SOURCE RECORDS START
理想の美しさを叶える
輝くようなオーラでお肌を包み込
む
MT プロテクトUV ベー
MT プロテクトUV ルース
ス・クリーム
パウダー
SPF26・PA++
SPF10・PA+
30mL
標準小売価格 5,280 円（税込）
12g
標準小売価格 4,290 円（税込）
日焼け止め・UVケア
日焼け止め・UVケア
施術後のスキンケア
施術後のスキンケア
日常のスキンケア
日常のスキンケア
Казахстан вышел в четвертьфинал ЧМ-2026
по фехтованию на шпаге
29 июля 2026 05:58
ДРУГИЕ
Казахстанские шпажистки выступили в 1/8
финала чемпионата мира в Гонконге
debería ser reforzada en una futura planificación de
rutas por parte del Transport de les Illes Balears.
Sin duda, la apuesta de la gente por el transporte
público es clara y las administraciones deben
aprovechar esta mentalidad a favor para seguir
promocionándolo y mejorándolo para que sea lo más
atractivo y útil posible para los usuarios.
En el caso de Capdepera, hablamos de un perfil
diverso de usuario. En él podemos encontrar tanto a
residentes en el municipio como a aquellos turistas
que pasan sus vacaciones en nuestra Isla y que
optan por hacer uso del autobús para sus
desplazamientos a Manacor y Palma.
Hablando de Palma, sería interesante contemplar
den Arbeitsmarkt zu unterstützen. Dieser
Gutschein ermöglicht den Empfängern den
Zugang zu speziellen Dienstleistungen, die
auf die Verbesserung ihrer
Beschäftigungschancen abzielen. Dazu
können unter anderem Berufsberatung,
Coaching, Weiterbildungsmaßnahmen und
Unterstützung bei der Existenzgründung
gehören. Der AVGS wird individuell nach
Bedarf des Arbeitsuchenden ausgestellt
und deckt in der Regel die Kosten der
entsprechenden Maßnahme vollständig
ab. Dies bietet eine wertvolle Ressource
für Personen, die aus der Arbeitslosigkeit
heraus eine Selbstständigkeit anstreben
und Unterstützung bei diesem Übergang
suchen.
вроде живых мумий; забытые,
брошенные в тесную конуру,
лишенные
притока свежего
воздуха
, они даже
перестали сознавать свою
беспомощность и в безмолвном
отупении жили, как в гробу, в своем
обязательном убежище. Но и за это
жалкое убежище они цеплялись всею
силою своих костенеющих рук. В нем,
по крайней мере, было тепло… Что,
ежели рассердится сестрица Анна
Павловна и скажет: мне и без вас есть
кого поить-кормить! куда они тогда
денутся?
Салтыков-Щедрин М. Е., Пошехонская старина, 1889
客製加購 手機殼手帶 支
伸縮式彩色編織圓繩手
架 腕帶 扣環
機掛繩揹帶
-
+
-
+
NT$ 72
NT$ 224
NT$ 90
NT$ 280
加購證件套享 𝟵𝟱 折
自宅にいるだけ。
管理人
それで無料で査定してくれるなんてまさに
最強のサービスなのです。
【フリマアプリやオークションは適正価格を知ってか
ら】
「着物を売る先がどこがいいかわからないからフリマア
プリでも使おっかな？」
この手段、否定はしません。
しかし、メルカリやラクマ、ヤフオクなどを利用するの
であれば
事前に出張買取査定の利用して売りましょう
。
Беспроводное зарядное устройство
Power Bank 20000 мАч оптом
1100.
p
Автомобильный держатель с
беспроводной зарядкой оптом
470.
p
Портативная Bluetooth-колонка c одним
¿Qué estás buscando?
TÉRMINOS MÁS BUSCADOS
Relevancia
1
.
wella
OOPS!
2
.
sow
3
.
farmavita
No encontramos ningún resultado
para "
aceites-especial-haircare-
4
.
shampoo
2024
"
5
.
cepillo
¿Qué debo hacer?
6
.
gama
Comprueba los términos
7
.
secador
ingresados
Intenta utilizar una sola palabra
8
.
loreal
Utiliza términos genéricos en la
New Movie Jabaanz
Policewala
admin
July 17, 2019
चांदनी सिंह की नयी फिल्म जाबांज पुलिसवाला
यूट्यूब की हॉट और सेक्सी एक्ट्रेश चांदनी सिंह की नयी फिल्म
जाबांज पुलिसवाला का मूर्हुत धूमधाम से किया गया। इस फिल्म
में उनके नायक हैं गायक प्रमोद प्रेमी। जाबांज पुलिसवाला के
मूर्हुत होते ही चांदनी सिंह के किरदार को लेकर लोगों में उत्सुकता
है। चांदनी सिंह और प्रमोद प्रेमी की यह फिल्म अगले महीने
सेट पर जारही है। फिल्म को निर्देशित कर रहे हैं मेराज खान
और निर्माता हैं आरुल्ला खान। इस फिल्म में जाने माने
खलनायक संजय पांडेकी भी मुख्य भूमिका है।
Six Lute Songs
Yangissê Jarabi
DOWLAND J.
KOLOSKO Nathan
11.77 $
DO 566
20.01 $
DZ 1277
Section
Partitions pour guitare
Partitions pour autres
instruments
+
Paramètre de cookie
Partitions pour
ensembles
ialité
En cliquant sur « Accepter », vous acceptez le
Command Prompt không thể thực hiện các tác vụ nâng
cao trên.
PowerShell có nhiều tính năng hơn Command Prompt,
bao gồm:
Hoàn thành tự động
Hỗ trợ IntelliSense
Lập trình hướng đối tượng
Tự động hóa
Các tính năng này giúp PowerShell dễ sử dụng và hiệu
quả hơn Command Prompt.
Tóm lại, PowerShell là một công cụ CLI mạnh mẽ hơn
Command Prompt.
SOURCE RECORDS END
> [EXERCISE REQUIREMENTS]:
Exact copy required. Retype all of the entries word for word.

> [RESULT OF THIS EXERCISE]:
理想の美しさを叶える
輝くようなオーラでお肌を包み込
む
MT プロテクトUV ベー
MT プロテクトUV ルース
ス・クリーム
パウダー
SPF26・PA++
SPF10・PA+
30mL
標準小売価格 5,280 円（税込）
12g
標準小売価格 4,290 円（税込）
日焼け止め・UVケア
日焼け止め・UVケア
施術後のスキンケア
施術後のスキンケア
日常のスキンケア
日常のスキンケア
Казахстан вышел в четвертьфинал ЧМ-2026
по фехтованию на шпаге
29 июля 2026 05:58
ДРУГИЕ
Казахстанские шпажистки выступили в 1/8
финала чемпионата мира в Гонконге
debería ser reforzada en una futura planificación de
rutas por parte del Transport de les Illes Balears.
Sin duda, la apuesta de la gente por el transporte
público es clara y las administraciones deben
aprovechar esta mentalidad a favor para seguir
promocionándolo y mejorándolo para que sea lo más
atractivo y útil posible para los usuarios.
En el caso de Capdepera, hablamos de un perfil
diverso de usuario. En él podemos encontrar tanto a
residentes en el municipio como a aquellos turistas
que pasan sus vacaciones en nuestra Isla y que
optan por hacer uso del autobús para sus
desplazamientos a Manacor y Palma.
Hablando de Palma, sería interesante contemplar
den Arbeitsmarkt zu unterstützen. Dieser
Gutschein ermöglicht den Empfängern den
Zugang zu speziellen Dienstleistungen, die
auf die Verbesserung ihrer
Beschäftigungschancen abzielen. Dazu
können unter anderem Berufsberatung,
Coaching, Weiterbildungsmaßnahmen und
Unterstützung bei der Existenzgründung
gehören. Der AVGS wird individuell nach
Bedarf des Arbeitsuchenden ausgestellt
und deckt in der Regel die Kosten der
entsprechenden Maßnahme vollständig
ab. Dies bietet eine wertvolle Ressource
für Personen, die aus der Arbeitslosigkeit
heraus eine Selbstständigkeit anstreben
und Unterstützung bei diesem Übergang
suchen.
вроде живых мумий; забытые,
брошенные в тесную конуру,
лишенные
притока свежего
воздуха
, они даже
перестали сознавать свою
беспомощность и в безмолвном
отупении жили, как в гробу, в своем
обязательном убежище. Но и за это
жалкое убежище они цеплялись всею
силою своих костенеющих рук. В нем,
по крайней мере, было тепло… Что,
ежели рассердится сестрица Анна
Павловна и скажет: мне и без вас есть
кого поить-кормить! куда они тогда
денутся?
Салтыков-Щедрин М. Е., Пошехонская старина, 1889
客製加購 手機殼手帶 支
伸縮式彩色編織圓繩手
架 腕帶 扣環
機掛繩揹帶
-
+
-
+
NT$ 72
NT$ 224
NT$ 90
NT$ 280
加購證件套享 𝟵𝟱 折
自宅にいるだけ。
管理人
それで無料で査定してくれるなんてまさに
最強のサービスなのです。
【フリマアプリやオークションは適正価格を知ってか
ら】
「着物を売る先がどこがいいかわからないからフリマア
プリでも使おっかな？」
この手段、否定はしません。
しかし、メルカリやラクマ、ヤフオクなどを利用するの
であれば
事前に出張買取査定の利用して売りましょう
。
Беспроводное зарядное устройство
Power Bank 20000 мАч оптом
1100.
p
Автомобильный держатель с
беспроводной зарядкой оптом
470.
p
Портативная Bluetooth-колонка c одним
¿Qué estás buscando?
TÉRMINOS MÁS BUSCADOS
Relevancia
1
.
wella
OOPS!
2
.
sow
3
.
farmavita
No encontramos ningún resultado
para "
aceites-especial-haircare-
4
.
shampoo
2024
"
5
.
cepillo
¿Qué debo hacer?
6
.
gama
Comprueba los términos
7
.
secador
ingresados
Intenta utilizar una sola palabra
8
.
loreal
Utiliza términos genéricos en la
New Movie Jabaanz
Policewala
admin
July 17, 2019
चांदनी सिंह की नयी फिल्म जाबांज पुलिसवाला
यूट्यूब की हॉट और सेक्सी एक्ट्रेश चांदनी सिंह की नयी फिल्म
जाबांज पुलिसवाला का मूर्हुत धूमधाम से किया गया। इस फिल्म
में उनके नायक हैं गायक प्रमोद प्रेमी। जाबांज पुलिसवाला के
मूर्हुत होते ही चांदनी सिंह के किरदार को लेकर लोगों में उत्सुकता
है। चांदनी सिंह और प्रमोद प्रेमी की यह फिल्म अगले महीने
सेट पर जारही है। फिल्म को निर्देशित कर रहे हैं मेराज खान
और निर्माता हैं आरुल्ला खान। इस फिल्म में जाने माने
खलनायक संजय पांडेकी भी मुख्य भूमिका है।
Six Lute Songs
Yangissê Jarabi
DOWLAND J.
KOLOSKO Nathan
11.77 $
DO 566
20.01 $
DZ 1277
Section
Partitions pour guitare
Partitions pour autres
instruments
+
Paramètre de cookie
Partitions pour
ensembles
ialité
En cliquant sur « Accepter », vous acceptez le
Command Prompt không thể thực hiện các tác vụ nâng
cao trên.
PowerShell có nhiều tính năng hơn Command Prompt,
bao gồm:
Hoàn thành tự động
Hỗ trợ IntelliSense
Lập trình hướng đối tượng
Tự động hóa
Các tính năng này giúp PowerShell dễ sử dụng và hiệu
quả hơn Command Prompt.
Tóm lại, PowerShell là một công cụ CLI mạnh mẽ hơn
Command Prompt.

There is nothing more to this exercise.